Facing this monument was a sort of a counter-memorial, one that sought to challenge the whitewashed message contained in the colonnade. With personal items—suitcases, photographs, books—and individual narratives printed on laminated cards, this informal memorial gave face and voice to some of the half a million Hungarians who died in the Holocaust. Signs and banners countered the implied message of the monument, demanding the Hungarian government to accept responsibility for its role in the murder and persecution of its Jewish citizens.

Detail from the "Counter-Memorial", Budapest

Detail from the “Counter-Memorial”, Budapest

The counter-memorial reflected the controversy that has arisen after the monument had been installed, just a couple years ago, by the government of Hungary. The Hungarian prime minister, Viktor Orbán, who leads a right wing collation government, has defended the monument in a letter, saying that “we cannot undertake responsibility for what’s not due,” arguing that mass murder and deportation would not have occurred without the German occupation.
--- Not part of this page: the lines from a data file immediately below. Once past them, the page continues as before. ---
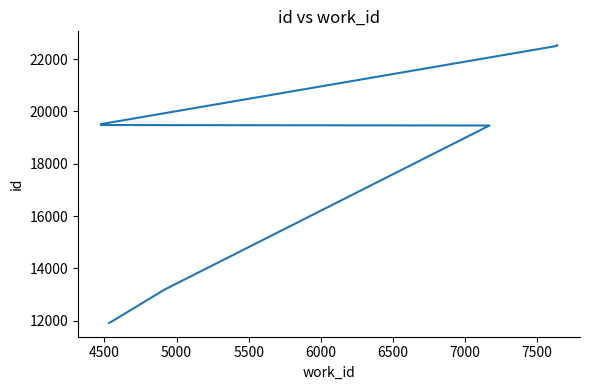

What is the ratio of the value at 4500 to the value at 6000?

0.6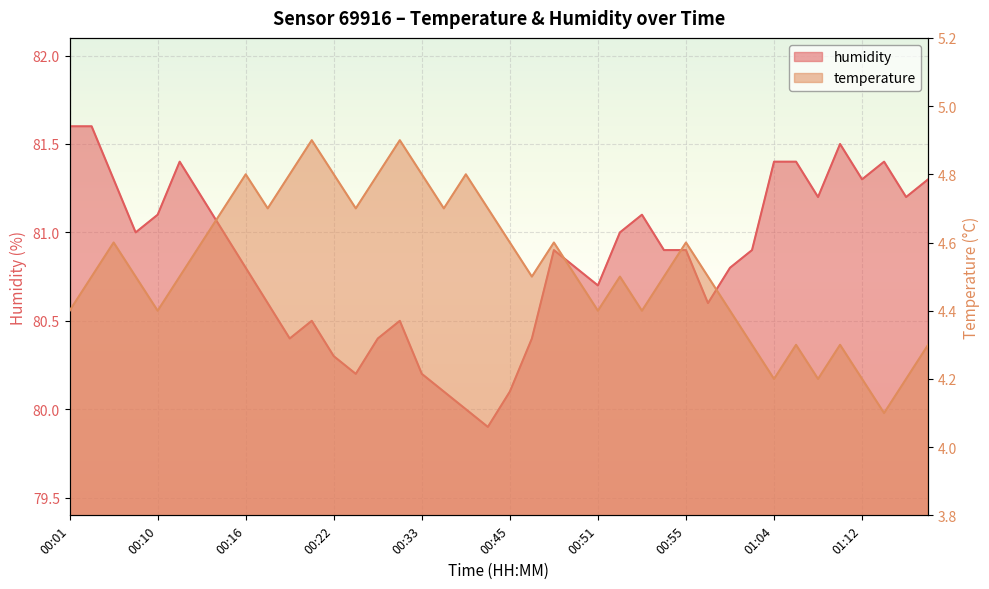

What is the average value of the humidity series?

80.8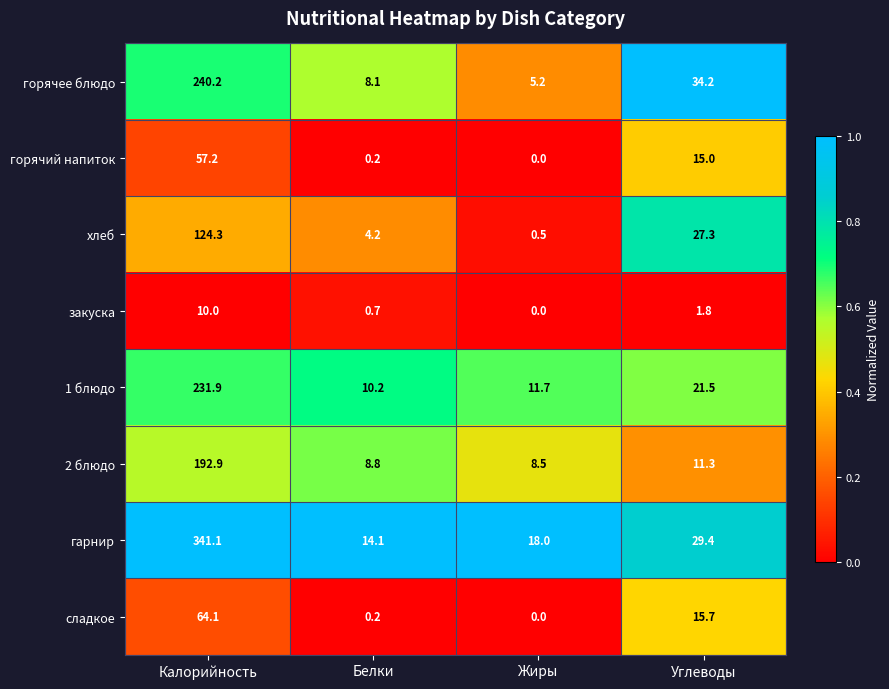

What is the maximum value shown in the chart?

341.1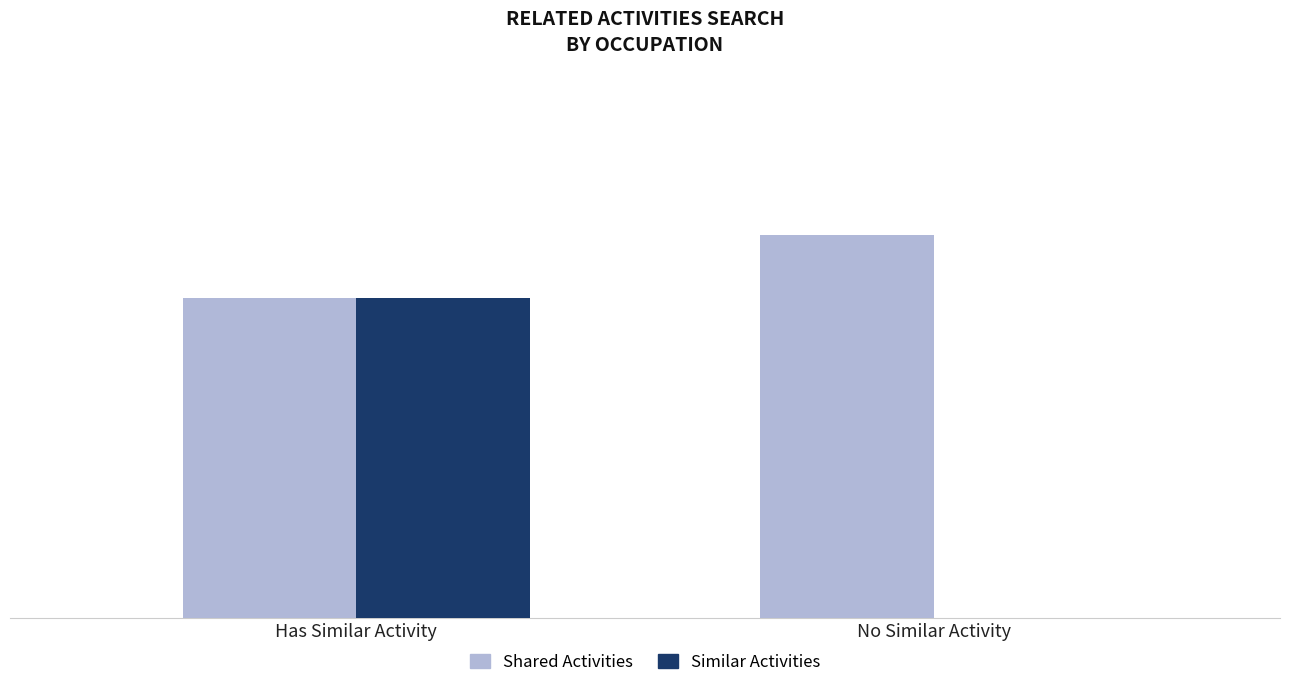

What is the highest value of the Shared Activities series?

6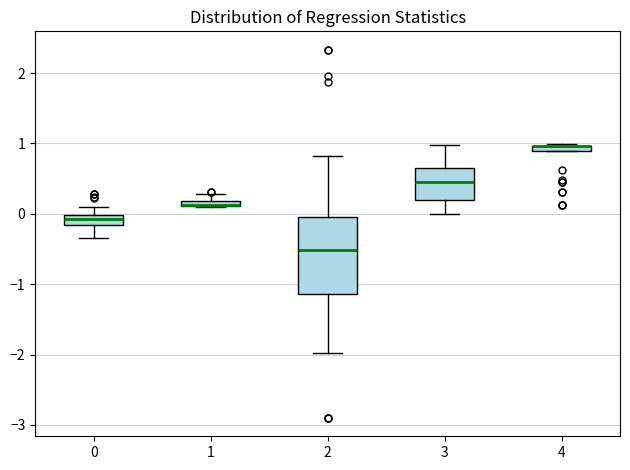

Where is the upper edge of the box at x = 1 on the y-axis? The values are not printed on the chart, so give them approximately, as read against the axis.

0.2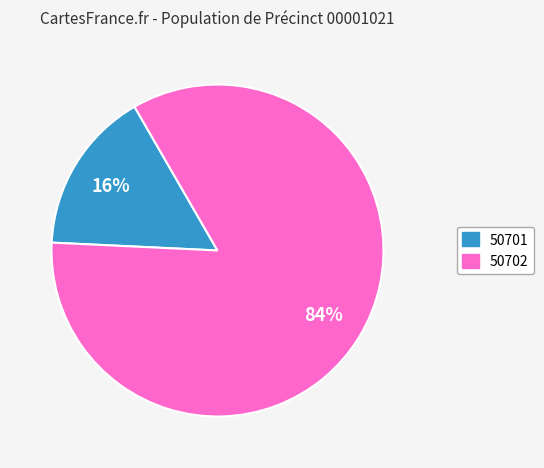

To the nearest percent, what is the average slice percentage?

50%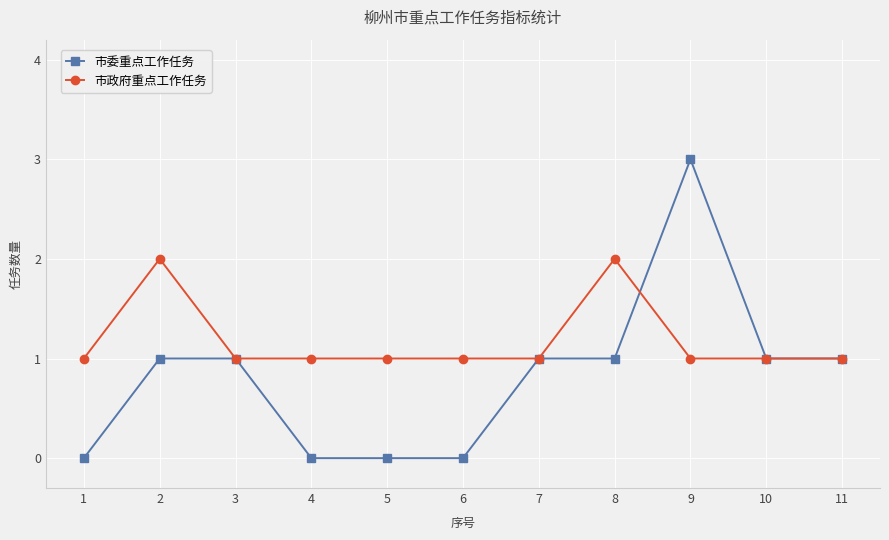

Rank the series at 1 from highest to lowest value.

市政府重点工作任务, 市委重点工作任务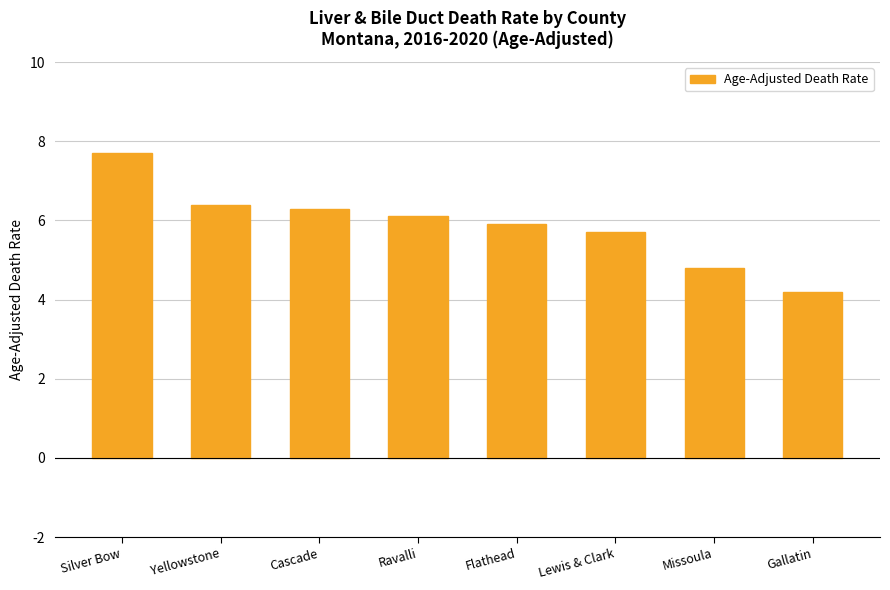

What is the average value?

5.9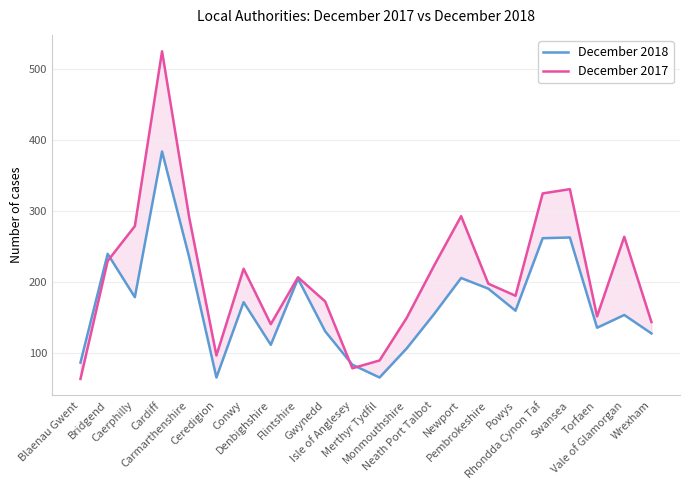

Between Ceredigion and Isle of Anglesey, which series saw the biggest shift?

December 2018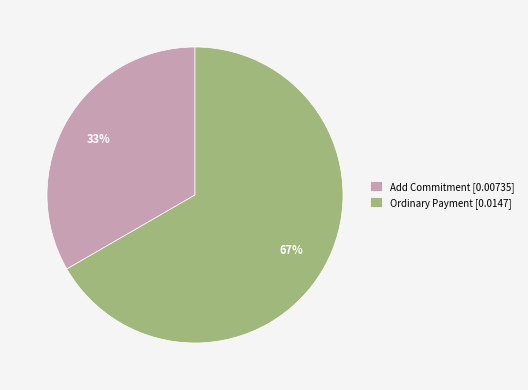

What is the smallest slice in the pie chart?

Add Commitment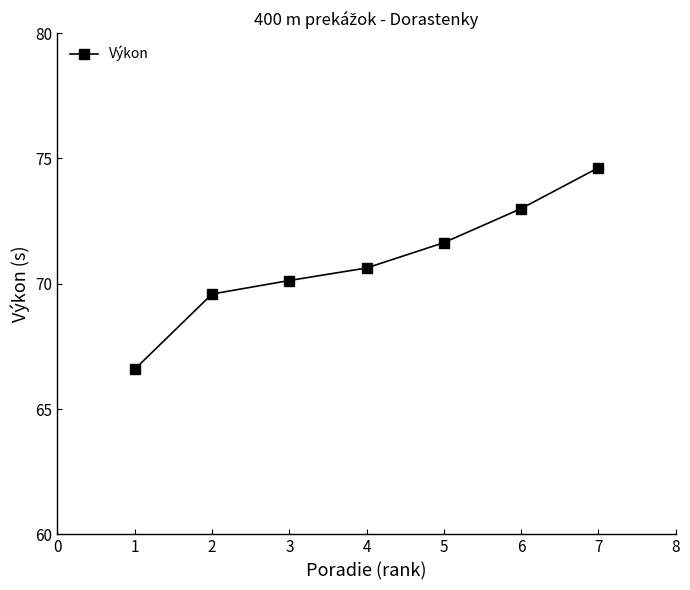

Reading left to right, extract all data points from this chart.

1=66.6	2=69.6	3=70.1	4=70.6	5=71.6	6=73.0	7=74.6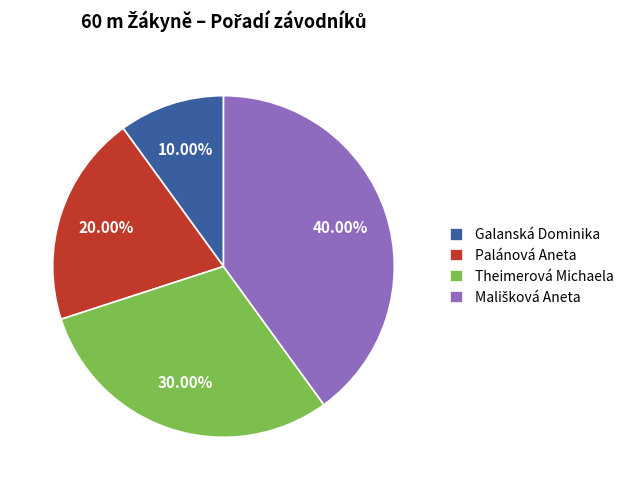

Between Palánová Aneta and Galanská Dominika, which is larger?

Palánová Aneta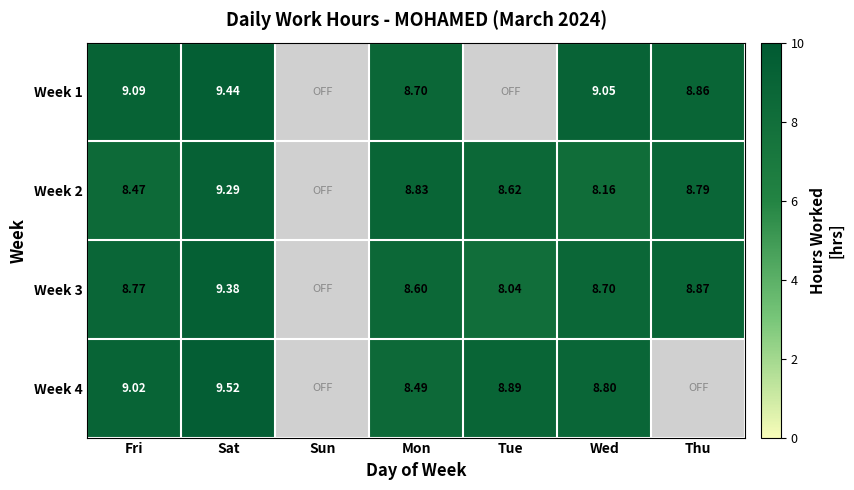

Rank the categories by Week 1 value from lowest to highest.

Sun, Tue, Mon, Thu, Wed, Fri, Sat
In the same letter, he wrote that the victims, whether they be “orthodox, Christian or infidel,” fell at the hands of the “German empire.” In the picture he paints, Nazism and its racist/anti-Semitic ideology, Jews, and Hungarian responsibility are absent.

"El Holocausto," by Manuel Rodríguez Lozano

“El Holocausto,” by Manuel Rodríguez Lozano

Such a piece of public art cannot simply be about history—it is also a political statement about the future, a forward looking claim about the obligations that arises in relation to human tragedy, whether it be the refugee crisis in Europe, the disappeared in Mexico, or the discrimination of blacks in America. Like the Passover Seder, memorial art has the power to make us see differently, beyond the everyday and into the dialectic between the abstract idea and the realm of experience, as events and symbols intertwine. The result is a sense of empathy that carries through time and across worlds, forming the basis for confronting the humanitarian crises of the present.